== Persyaratan ==
Kembalikan setiap baris dari semua catatan di bawah ini tanpa perubahan sedikit pun. Gambarnya jangan disertakan dalam jawaban.
>>>>
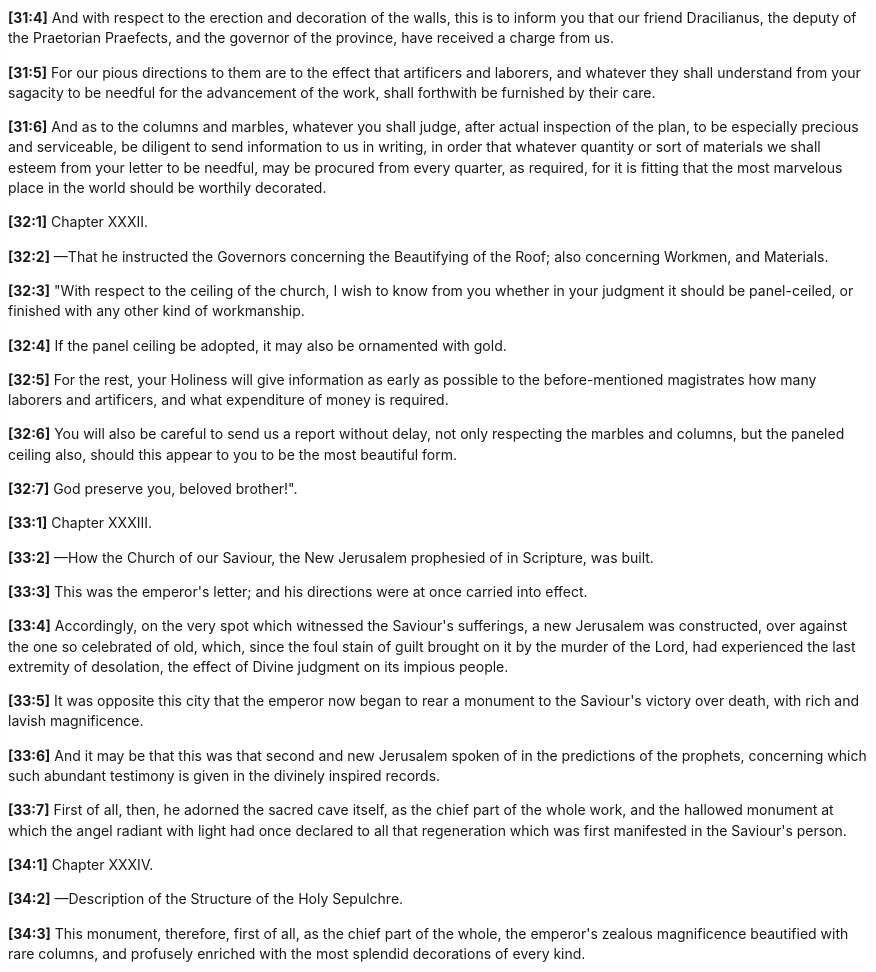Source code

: **[31:4]** And with respect to the erection and decoration of the walls, this is to inform you that our friend Dracilianus, the deputy of the Praetorian Praefects, and the governor of the province, have received a charge from us.

**[31:5]** For our pious directions to them are to the effect that artificers and laborers, and whatever they shall understand from your sagacity to be needful for the advancement of the work, shall forthwith be furnished by their care.

**[31:6]** And as to the columns and marbles, whatever you shall judge, after actual inspection of the plan, to be especially precious and serviceable, be diligent to send information to us in writing, in order that whatever quantity or sort of materials we shall esteem from your letter to be needful, may be procured from every quarter, as required, for it is fitting that the most marvelous place in the world should be worthily decorated.

**[32:1]** Chapter XXXII.

**[32:2]** —That he instructed the Governors concerning the Beautifying of the Roof; also concerning Workmen, and Materials.

**[32:3]** "With respect to the ceiling of the church, I wish to know from you whether in your judgment it should be panel-ceiled, or finished with any other kind of workmanship.

**[32:4]** If the panel ceiling be adopted, it may also be ornamented with gold.

**[32:5]** For the rest, your Holiness will give information as early as possible to the before-mentioned magistrates how many laborers and artificers, and what expenditure of money is required.

**[32:6]** You will also be careful to send us a report without delay, not only respecting the marbles and columns, but the paneled ceiling also, should this appear to you to be the most beautiful form.

**[32:7]** God preserve you, beloved brother!".

**[33:1]** Chapter XXXIII.

**[33:2]** —How the Church of our Saviour, the New Jerusalem prophesied of in Scripture, was built.

**[33:3]** This was the emperor's letter; and his directions were at once carried into effect.

**[33:4]** Accordingly, on the very spot which witnessed the Saviour's sufferings, a new Jerusalem was constructed, over against the one so celebrated of old, which, since the foul stain of guilt brought on it by the murder of the Lord, had experienced the last extremity of desolation, the effect of Divine judgment on its impious people.

**[33:5]** It was opposite this city that the emperor now began to rear a monument to the Saviour's victory over death, with rich and lavish magnificence.

**[33:6]** And it may be that this was that second and new Jerusalem spoken of in the predictions of the prophets, concerning which such abundant testimony is given in the divinely inspired records.

**[33:7]** First of all, then, he adorned the sacred cave itself, as the chief part of the whole work, and the hallowed monument at which the angel radiant with light had once declared to all that regeneration which was first manifested in the Saviour's person.

**[34:1]** Chapter XXXIV.

**[34:2]** —Description of the Structure of the Holy Sepulchre.

**[34:3]** This monument, therefore, first of all, as the chief part of the whole, the emperor's zealous magnificence beautified with rare columns, and profusely enriched with the most splendid decorations of every kind.
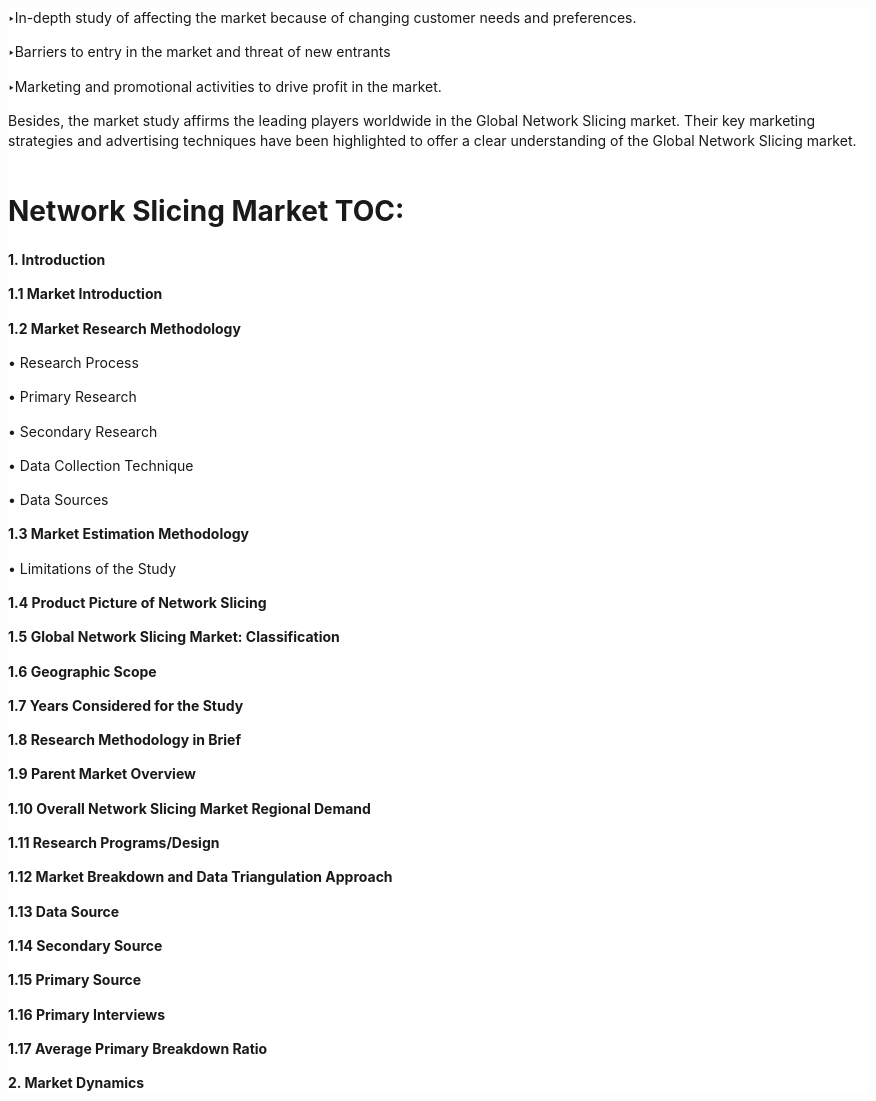 <strong>‣</strong>In-depth study of affecting the market because of changing customer needs and preferences.

<strong>‣</strong>Barriers to entry in the market and threat of new entrants

<strong>‣</strong>Marketing and promotional activities to drive profit in the market.

Besides, the market study affirms the leading players worldwide in the Global Network Slicing market. Their key marketing strategies and advertising techniques have been highlighted to offer a clear understanding of the Global Network Slicing market.

# <strong>Network Slicing Market TOC:</strong>

<strong>1. Introduction</strong>

<strong>1.1 Market Introduction</strong>

<strong>1.2 Market Research Methodology</strong>

• Research Process

• Primary Research

• Secondary Research

• Data Collection Technique

• Data Sources

<strong>1.3 Market Estimation Methodology</strong>

• Limitations of the Study

<strong>1.4 Product Picture of Network Slicing</strong>

<strong>1.5 Global Network Slicing Market: Classification</strong>

<strong>1.6 Geographic Scope</strong>

<strong>1.7 Years Considered for the Study</strong>

<strong>1.8 Research Methodology in Brief</strong>

<strong>1.9 Parent Market Overview</strong>

<strong>1.10 Overall Network Slicing Market Regional Demand</strong>

<strong>1.11 Research Programs/Design</strong>

<strong>1.12 Market Breakdown and Data Triangulation Approach</strong>

<strong>1.13 Data Source</strong>

<strong>1.14 Secondary Source</strong>

<strong>1.15 Primary Source</strong>

<strong>1.16 Primary Interviews</strong>

<strong>1.17 Average Primary Breakdown Ratio</strong>

<strong>2. Market Dynamics</strong>
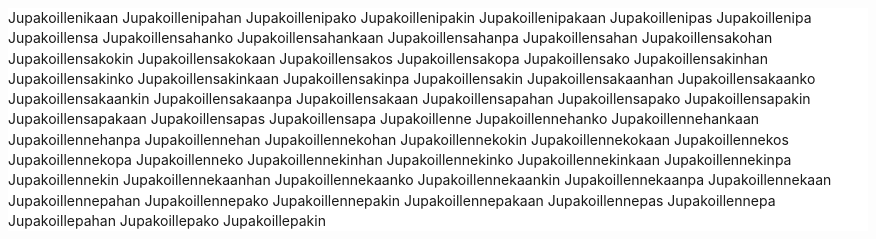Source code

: Jupakoillenikaan
Jupakoillenipahan
Jupakoillenipako
Jupakoillenipakin
Jupakoillenipakaan
Jupakoillenipas
Jupakoillenipa
Jupakoillensa
Jupakoillensahanko
Jupakoillensahankaan
Jupakoillensahanpa
Jupakoillensahan
Jupakoillensakohan
Jupakoillensakokin
Jupakoillensakokaan
Jupakoillensakos
Jupakoillensakopa
Jupakoillensako
Jupakoillensakinhan
Jupakoillensakinko
Jupakoillensakinkaan
Jupakoillensakinpa
Jupakoillensakin
Jupakoillensakaanhan
Jupakoillensakaanko
Jupakoillensakaankin
Jupakoillensakaanpa
Jupakoillensakaan
Jupakoillensapahan
Jupakoillensapako
Jupakoillensapakin
Jupakoillensapakaan
Jupakoillensapas
Jupakoillensapa
Jupakoillenne
Jupakoillennehanko
Jupakoillennehankaan
Jupakoillennehanpa
Jupakoillennehan
Jupakoillennekohan
Jupakoillennekokin
Jupakoillennekokaan
Jupakoillennekos
Jupakoillennekopa
Jupakoillenneko
Jupakoillennekinhan
Jupakoillennekinko
Jupakoillennekinkaan
Jupakoillennekinpa
Jupakoillennekin
Jupakoillennekaanhan
Jupakoillennekaanko
Jupakoillennekaankin
Jupakoillennekaanpa
Jupakoillennekaan
Jupakoillennepahan
Jupakoillennepako
Jupakoillennepakin
Jupakoillennepakaan
Jupakoillennepas
Jupakoillennepa
Jupakoillepahan
Jupakoillepako
Jupakoillepakin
<<<<
== Jawaban Latihan ==
Source code

: **[31:4]** And with respect to the erection and decoration of the walls, this is to inform you that our friend Dracilianus, the deputy of the Praetorian Praefects, and the governor of the province, have received a charge from us.

**[31:5]** For our pious directions to them are to the effect that artificers and laborers, and whatever they shall understand from your sagacity to be needful for the advancement of the work, shall forthwith be furnished by their care.

**[31:6]** And as to the columns and marbles, whatever you shall judge, after actual inspection of the plan, to be especially precious and serviceable, be diligent to send information to us in writing, in order that whatever quantity or sort of materials we shall esteem from your letter to be needful, may be procured from every quarter, as required, for it is fitting that the most marvelous place in the world should be worthily decorated.

**[32:1]** Chapter XXXII.

**[32:2]** —That he instructed the Governors concerning the Beautifying of the Roof; also concerning Workmen, and Materials.

**[32:3]** "With respect to the ceiling of the church, I wish to know from you whether in your judgment it should be panel-ceiled, or finished with any other kind of workmanship.

**[32:4]** If the panel ceiling be adopted, it may also be ornamented with gold.

**[32:5]** For the rest, your Holiness will give information as early as possible to the before-mentioned magistrates how many laborers and artificers, and what expenditure of money is required.

**[32:6]** You will also be careful to send us a report without delay, not only respecting the marbles and columns, but the paneled ceiling also, should this appear to you to be the most beautiful form.

**[32:7]** God preserve you, beloved brother!".

**[33:1]** Chapter XXXIII.

**[33:2]** —How the Church of our Saviour, the New Jerusalem prophesied of in Scripture, was built.

**[33:3]** This was the emperor's letter; and his directions were at once carried into effect.

**[33:4]** Accordingly, on the very spot which witnessed the Saviour's sufferings, a new Jerusalem was constructed, over against the one so celebrated of old, which, since the foul stain of guilt brought on it by the murder of the Lord, had experienced the last extremity of desolation, the effect of Divine judgment on its impious people.

**[33:5]** It was opposite this city that the emperor now began to rear a monument to the Saviour's victory over death, with rich and lavish magnificence.

**[33:6]** And it may be that this was that second and new Jerusalem spoken of in the predictions of the prophets, concerning which such abundant testimony is given in the divinely inspired records.

**[33:7]** First of all, then, he adorned the sacred cave itself, as the chief part of the whole work, and the hallowed monument at which the angel radiant with light had once declared to all that regeneration which was first manifested in the Saviour's person.

**[34:1]** Chapter XXXIV.

**[34:2]** —Description of the Structure of the Holy Sepulchre.

**[34:3]** This monument, therefore, first of all, as the chief part of the whole, the emperor's zealous magnificence beautified with rare columns, and profusely enriched with the most splendid decorations of every kind.
 <strong>‣</strong>In-depth study of affecting the market because of changing customer needs and preferences.

<strong>‣</strong>Barriers to entry in the market and threat of new entrants

<strong>‣</strong>Marketing and promotional activities to drive profit in the market.

Besides, the market study affirms the leading players worldwide in the Global Network Slicing market. Their key marketing strategies and advertising techniques have been highlighted to offer a clear understanding of the Global Network Slicing market.

# <strong>Network Slicing Market TOC:</strong>

<strong>1. Introduction</strong>

<strong>1.1 Market Introduction</strong>

<strong>1.2 Market Research Methodology</strong>

• Research Process

• Primary Research

• Secondary Research

• Data Collection Technique

• Data Sources

<strong>1.3 Market Estimation Methodology</strong>

• Limitations of the Study

<strong>1.4 Product Picture of Network Slicing</strong>

<strong>1.5 Global Network Slicing Market: Classification</strong>

<strong>1.6 Geographic Scope</strong>

<strong>1.7 Years Considered for the Study</strong>

<strong>1.8 Research Methodology in Brief</strong>

<strong>1.9 Parent Market Overview</strong>

<strong>1.10 Overall Network Slicing Market Regional Demand</strong>

<strong>1.11 Research Programs/Design</strong>

<strong>1.12 Market Breakdown and Data Triangulation Approach</strong>

<strong>1.13 Data Source</strong>

<strong>1.14 Secondary Source</strong>

<strong>1.15 Primary Source</strong>

<strong>1.16 Primary Interviews</strong>

<strong>1.17 Average Primary Breakdown Ratio</strong>

<strong>2. Market Dynamics</strong>
Source code

: Jupakoillenikaan
Jupakoillenipahan
Jupakoillenipako
Jupakoillenipakin
Jupakoillenipakaan
Jupakoillenipas
Jupakoillenipa
Jupakoillensa
Jupakoillensahanko
Jupakoillensahankaan
Jupakoillensahanpa
Jupakoillensahan
Jupakoillensakohan
Jupakoillensakokin
Jupakoillensakokaan
Jupakoillensakos
Jupakoillensakopa
Jupakoillensako
Jupakoillensakinhan
Jupakoillensakinko
Jupakoillensakinkaan
Jupakoillensakinpa
Jupakoillensakin
Jupakoillensakaanhan
Jupakoillensakaanko
Jupakoillensakaankin
Jupakoillensakaanpa
Jupakoillensakaan
Jupakoillensapahan
Jupakoillensapako
Jupakoillensapakin
Jupakoillensapakaan
Jupakoillensapas
Jupakoillensapa
Jupakoillenne
Jupakoillennehanko
Jupakoillennehankaan
Jupakoillennehanpa
Jupakoillennehan
Jupakoillennekohan
Jupakoillennekokin
Jupakoillennekokaan
Jupakoillennekos
Jupakoillennekopa
Jupakoillenneko
Jupakoillennekinhan
Jupakoillennekinko
Jupakoillennekinkaan
Jupakoillennekinpa
Jupakoillennekin
Jupakoillennekaanhan
Jupakoillennekaanko
Jupakoillennekaankin
Jupakoillennekaanpa
Jupakoillennekaan
Jupakoillennepahan
Jupakoillennepako
Jupakoillennepakin
Jupakoillennepakaan
Jupakoillennepas
Jupakoillennepa
Jupakoillepahan
Jupakoillepako
Jupakoillepakin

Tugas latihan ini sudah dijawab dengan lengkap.